China's targeted spend in these key strategic industries were a mammoth $ 1.5 trillion in the next five years, in a bid to increase the share of these industries in its economy and reduce heavy reliance on cheap goods manufacturing. The government has still not decided the scale of the investment cut.
The seven key industries include high value equipment manufacturing, wind power and other alternative energy, biotechnology, new generation information technology, alternative fuel cars and energy-efficiency and environmentally friendly technologies.
Some economists feel that a very high level of fixed asset investments cannot be sustained for a long time, even though they have helped China in the past to create more jobs and increase its economic expansion. China is currently battling high inflation and a huge local government debt estimated to be 10.7 trillion Yuan.
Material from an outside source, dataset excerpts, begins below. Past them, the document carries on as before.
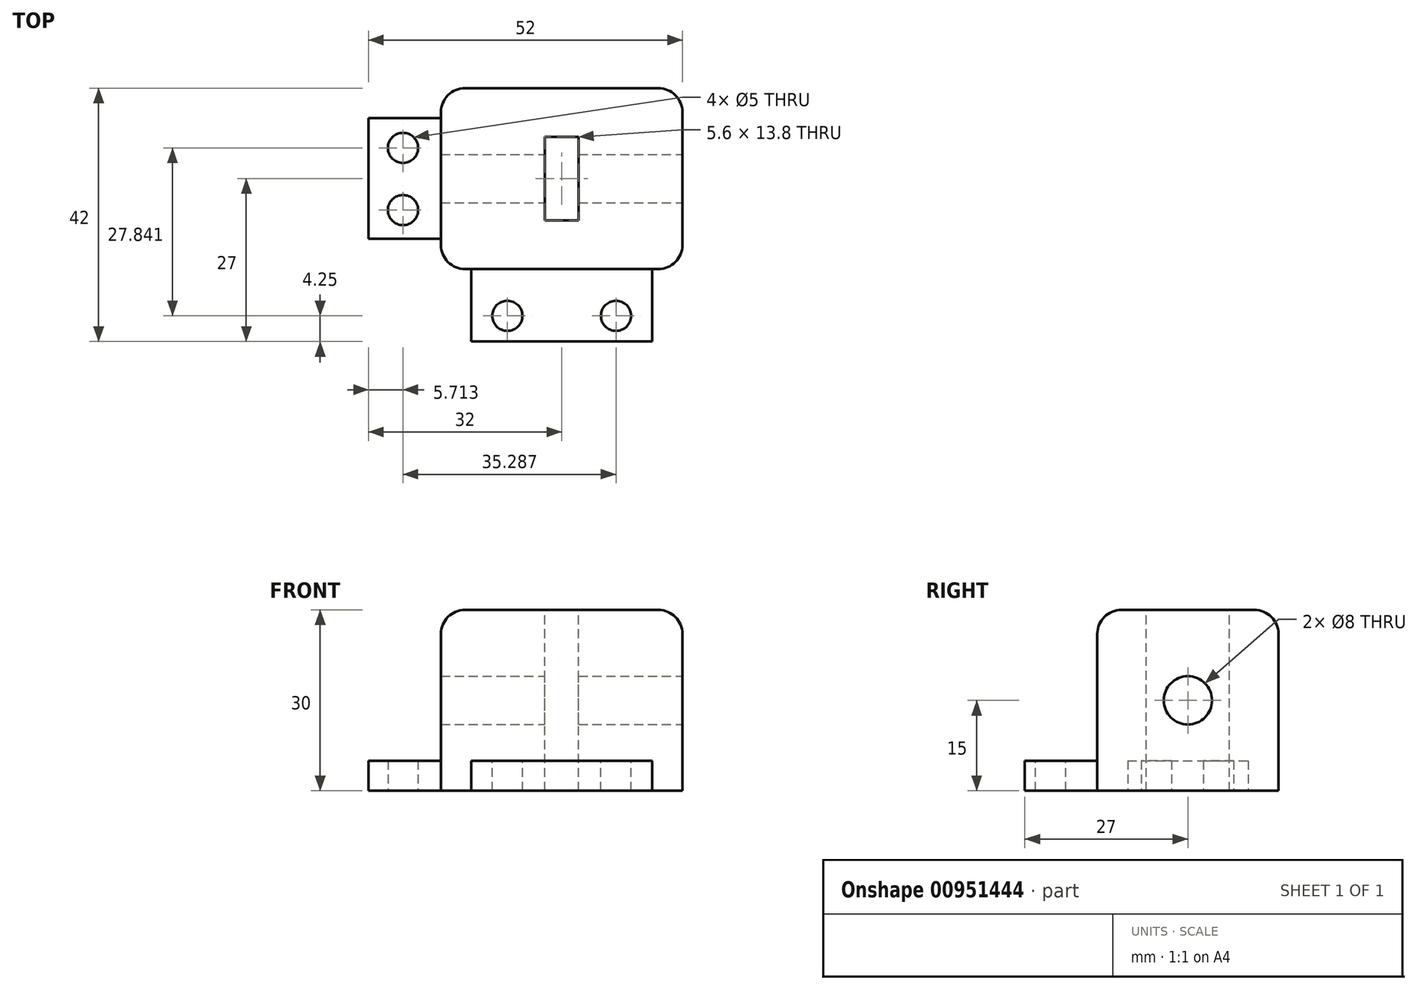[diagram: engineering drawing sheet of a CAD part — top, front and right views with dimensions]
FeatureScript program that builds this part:
annotation { "Feature Type Name" : "Feature", "Feature Type Description" : "" }
export const myFeature = defineFeature(function(context is Context, id is Id, definition is map)
    precondition{}
    {
        {
            var Q0;
            Q0=qCreatedBy(makeId("Top.planeOp"),FACE);
            var sketch = newSketch(context, id + "F0", { "sketchPlane" : qUnion([Q0])});
            skLineSegment(sketch, "E0.bottom", {"start": v(20, -15) * mm, "end": v(-20, -15) * mm});
            skLineSegment(sketch, "E0.top", {"start": v(20, 15) * mm, "end": v(-20, 15) * mm});
            skLineSegment(sketch, "E0.left", {"start": v(20, -15) * mm, "end": v(20, 15) * mm});
            skLineSegment(sketch, "E0.right", {"start": v(-20, -15) * mm, "end": v(-20, 15) * mm});
            skPoint(sketch, "E0.middle", {"position": v(0, 0) * mm});
            skLineSegment(sketch, "E1", {"start": v(-15, -15) * mm, "end": v(-15, -27) * mm});
            skLineSegment(sketch, "E2", {"start": v(-15, -27) * mm, "end": v(15, -27) * mm});
            skLineSegment(sketch, "E3", {"start": v(15, -27) * mm, "end": v(15, -15) * mm});
            skLineSegment(sketch, "E4.bottom", {"start": v(-20, -9.98) * mm, "end": v(-32, -9.98) * mm});
            skLineSegment(sketch, "E4.top", {"start": v(-20, 10.02) * mm, "end": v(-32, 10.02) * mm});
            skLineSegment(sketch, "E4.left", {"start": v(-20, -9.98) * mm, "end": v(-20, 10.02) * mm});
            skLineSegment(sketch, "E4.right", {"start": v(-32, -9.98) * mm, "end": v(-32, 10.02) * mm});
            skCircle(sketch, "E5", {"center": v(-26.29, -5.22) * mm, "radius": 2.5 * mm});
            skCircle(sketch, "E6", {"center": v(-26.29, 5.1) * mm, "radius": 2.5 * mm});
            skSolve(sketch);
        }
        {
            var Q0;
            {var subQ0=sQuery(id+"F0.wireOp",EDGE,"E0.top");Q0=makeQuery(id+"F0.imprint","IMPRINT",FACE,{"disambiguationData":[TD([[makeQuery(id+"F0.imprint","IMPRINT",EDGE,{"derivedFrom":subQ0}),1.0]])]});}
            extrude(context, id + "F1", {"entities" : qUnion([Q0]), "depth" : 30 * mm, "offsetDistance" : 25 * mm});
        }
        {
            var Q0;
            {var subQ2=sQuery(id+"F0.wireOp",EDGE,"E1");Q0=makeQuery(id+"F0.imprint","IMPRINT",FACE,{"disambiguationData":[TD([[makeQuery(id+"F0.imprint","IMPRINT",EDGE,{"derivedFrom":subQ2}),1.0]])]});}
            var Q1;
            {var subQ0=sQuery(id+"F0.wireOp",EDGE,"1XpmxUhX-fvAz-m8h3-Jup1-kxhkT4kGMUfl");Q1=makeQuery(id+"F0.imprint","IMPRINT",FACE,{"disambiguationData":[TD([[makeQuery(id+"F0.imprint","IMPRINT",EDGE,{"derivedFrom":subQ0}),-1.0]])]});}
            extrude(context, id + "F2", {"entities" : qUnion([Q0, Q1]), "operationType" : NewBodyOperationType.ADD, "depth" : 5 * mm, "offsetDistance" : 25 * mm});
        }
        {
            var Q0;
            Q0=makeQuery(id+"F1.opExtrude","SWEPT_FACE",FACE,{"disambiguationData":[OSD([sQuery(id+"F0.wireOp",EDGE,"E0.left")])]});
            var sketch = newSketch(context, id + "F3", { "sketchPlane" : qUnion([Q0])});
            skCircle(sketch, "E7", {"center": v(0, 15) * mm, "radius": 4 * mm});
            skPoint(sketch, "E7.centerSnap0", {"position": v(-15, 15) * mm});
            skPoint(sketch, "E7.centerSnap1", {"position": v(0, 0) * mm});
            skSolve(sketch);
        }
        {
            var Q0;
            Q0=makeQuery(id+"F3.imprint","IMPRINT",FACE,{"disambiguationData":[TD([[makeQuery(id+"F3.imprint","IMPRINT",EDGE,{"derivedFrom":sQuery(id+"F3.wireOp",EDGE,"E7")}),1.0]])]});
            extrude(context, id + "F4", {"entities" : qUnion([Q0]), "operationType" : NewBodyOperationType.REMOVE, "endBound" : BoundingType.THROUGH_ALL, "oppositeDirection" : true, "depth" : 25 * mm, "offsetDistance" : 25 * mm});
        }
        {
            var Q0;
            Q0=makeQuery(id+"F2.opExtrude","CAP_FACE",FACE,{"disambiguationData":[OSD([sQuery(id+"F0.wireOp",EDGE,"E0.bottom"),sQuery(id+"F0.wireOp",EDGE,"E1"),sQuery(id+"F0.wireOp",EDGE,"E2"),sQuery(id+"F0.wireOp",EDGE,"E3")])],"isStart":false});
            var sketch = newSketch(context, id + "F5", { "sketchPlane" : qUnion([Q0])});
            skCircle(sketch, "E8", {"center": v(9, -22.75) * mm, "radius": 2.5 * mm});
            skCircle(sketch, "E9", {"center": v(-9, -22.75) * mm, "radius": 2.5 * mm});
            skSolve(sketch);
        }
        {
            var Q0;
            Q0=makeQuery(id+"F5.imprint","IMPRINT",FACE,{"disambiguationData":[TD([[makeQuery(id+"F5.imprint","IMPRINT",EDGE,{"derivedFrom":sQuery(id+"F5.wireOp",EDGE,"E8")}),1.0]])]});
            var Q1;
            Q1=makeQuery(id+"F5.imprint","IMPRINT",FACE,{"disambiguationData":[TD([[makeQuery(id+"F5.imprint","IMPRINT",EDGE,{"derivedFrom":sQuery(id+"F5.wireOp",EDGE,"E9")}),1.0]])]});
            extrude(context, id + "F6", {"entities" : qUnion([Q0, Q1]), "operationType" : NewBodyOperationType.REMOVE, "endBound" : BoundingType.THROUGH_ALL, "oppositeDirection" : true, "depth" : 25 * mm, "offsetDistance" : 25 * mm});
        }
        {
            var Q0;
            Q0=makeQuery(id+"F1.opExtrude","CAP_FACE",FACE,{"disambiguationData":[OSD([sQuery(id+"F0.wireOp",EDGE,"E0.bottom"),sQuery(id+"F0.wireOp",EDGE,"E0.top"),sQuery(id+"F0.wireOp",EDGE,"E0.left"),sQuery(id+"F0.wireOp",EDGE,"E0.right")])],"isStart":false});
            var sketch = newSketch(context, id + "F7", { "sketchPlane" : qUnion([Q0])});
            skLineSegment(sketch, "E10.bottom", {"start": v(-2.8, -6.9) * mm, "end": v(2.8, -6.9) * mm});
            skLineSegment(sketch, "E10.top", {"start": v(-2.8, 6.9) * mm, "end": v(2.8, 6.9) * mm});
            skLineSegment(sketch, "E10.left", {"start": v(-2.8, -6.9) * mm, "end": v(-2.8, 6.9) * mm});
            skLineSegment(sketch, "E10.right", {"start": v(2.8, -6.9) * mm, "end": v(2.8, 6.9) * mm});
            skPoint(sketch, "E10.middle", {"position": v(0, 0) * mm});
            skSolve(sketch);
        }
        {
            var Q0;
            Q0=makeQuery(id+"F7.imprint","IMPRINT",FACE,{"disambiguationData":[TD([[makeQuery(id+"F7.imprint","IMPRINT",EDGE,{"derivedFrom":sQuery(id+"F7.wireOp",EDGE,"E10.bottom")}),1.0]])]});
            extrude(context, id + "F8", {"entities" : qUnion([Q0]), "operationType" : NewBodyOperationType.REMOVE, "endBound" : BoundingType.THROUGH_ALL, "oppositeDirection" : true, "depth" : 25 * mm, "offsetDistance" : 25 * mm});
        }
        {
            var Q0;
            {var subQ1=sQuery(id+"F0.wireOp",EDGE,"E4.bottom");Q0=makeQuery(id+"F0.imprint","IMPRINT",FACE,{"disambiguationData":[TD([[makeQuery(id+"F0.imprint","IMPRINT",EDGE,{"derivedFrom":subQ1}),-1.0]])]});}
            extrude(context, id + "F9", {"entities" : qUnion([Q0]), "operationType" : NewBodyOperationType.ADD, "depth" : 5 * mm, "offsetDistance" : 25 * mm});
        }
        {
            var Q0;
            Q0=makeQuery(id+"F9.opExtrude","CAP_EDGE",EDGE,{"disambiguationData":[OSD([sQuery(id+"F0.wireOp",EDGE,"E0.right")])],"isStart":false});
            var Q1;
            Q1=makeQuery(id+"F1.opExtrude","SWEPT_EDGE",EDGE,{"disambiguationData":[OSD([sQuery(id+"F0.wireOp",EDGE,"E0.top"),sQuery(id+"F0.wireOp",EDGE,"E0.right")])]});
            var Q2;
            Q2=makeQuery(id+"F1.opExtrude","CAP_EDGE",EDGE,{"disambiguationData":[OSD([sQuery(id+"F0.wireOp",EDGE,"E0.right")])],"isStart":false});
            var Q3;
            Q3=makeQuery(id+"F1.opExtrude","SWEPT_EDGE",EDGE,{"disambiguationData":[OSD([sQuery(id+"F0.wireOp",EDGE,"E0.bottom"),sQuery(id+"F0.wireOp",EDGE,"E0.right")])]});
            var Q4;
            Q4=makeQuery(id+"F2.opExtrude","CAP_EDGE",EDGE,{"disambiguationData":[OSD([sQuery(id+"F0.wireOp",EDGE,"E0.bottom")])],"isStart":false});
            var Q5;
            Q5=makeQuery(id+"F1.opExtrude","CAP_EDGE",EDGE,{"disambiguationData":[OSD([sQuery(id+"F0.wireOp",EDGE,"E0.bottom")])],"isStart":false});
            var Q6;
            Q6=makeQuery(id+"F1.opExtrude","SWEPT_EDGE",EDGE,{"disambiguationData":[OSD([sQuery(id+"F0.wireOp",EDGE,"E0.bottom"),sQuery(id+"F0.wireOp",EDGE,"E0.left")])]});
            var Q7;
            Q7=makeQuery(id+"F1.opExtrude","CAP_EDGE",EDGE,{"disambiguationData":[OSD([sQuery(id+"F0.wireOp",EDGE,"E0.left")])],"isStart":false});
            var Q8;
            Q8=makeQuery(id+"F1.opExtrude","CAP_EDGE",EDGE,{"disambiguationData":[OSD([sQuery(id+"F0.wireOp",EDGE,"E0.top")])],"isStart":false});
            var Q9;
            Q9=makeQuery(id+"F1.opExtrude","SWEPT_EDGE",EDGE,{"disambiguationData":[OSD([sQuery(id+"F0.wireOp",EDGE,"E0.top"),sQuery(id+"F0.wireOp",EDGE,"E0.left")])]});
            fillet(context, id + "F10", {"entities" : qUnion([Q0, Q1, Q2, Q3, Q4, Q5, Q6, Q7, Q8, Q9]), "radius" : 4 * mm, "tangentPropagation" : true, "allowEdgeOverflow" : false});
        }
    });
Former railway minister of China, Liu Zhijun was removed from office in March2011 on corruption issues surrounding the high speed rail project. The new ministry has scaled down the investment in the rail projects in 2011 to 600 billion Yuan ($92 billion) from 700 billion Yuan planned by Liu Zhijun. China, which has the world's longest stretch of high speed rail network, is expected to build 45,000 kilometers of rail way lines by 2015.The rail ministry will invest 2.8 trillion Yuan up to 2015, despite being heavily in debt. China's rail infrastructure development is key to its growth and the government is expected to continue spending on it, but with due diligence.
China's plans to build seven 10 million kilowatts generation capacity wind power plants, in the coming years may be scaled down over concerns on overcapacity in the wind power industry. The wind power projects would require huge funds to be spent on power grids as wind and solar energy plants are situated in Western China, while manufacturing centers are in the country's coastal regions.
Currently, the GDP share of these seven key strategic industries is 2 percent; the government was looking to increase their share to 8 percent of GDP in 2015 and 15 percent by 2020. With the scaled down investment, the above targets may not be achieved.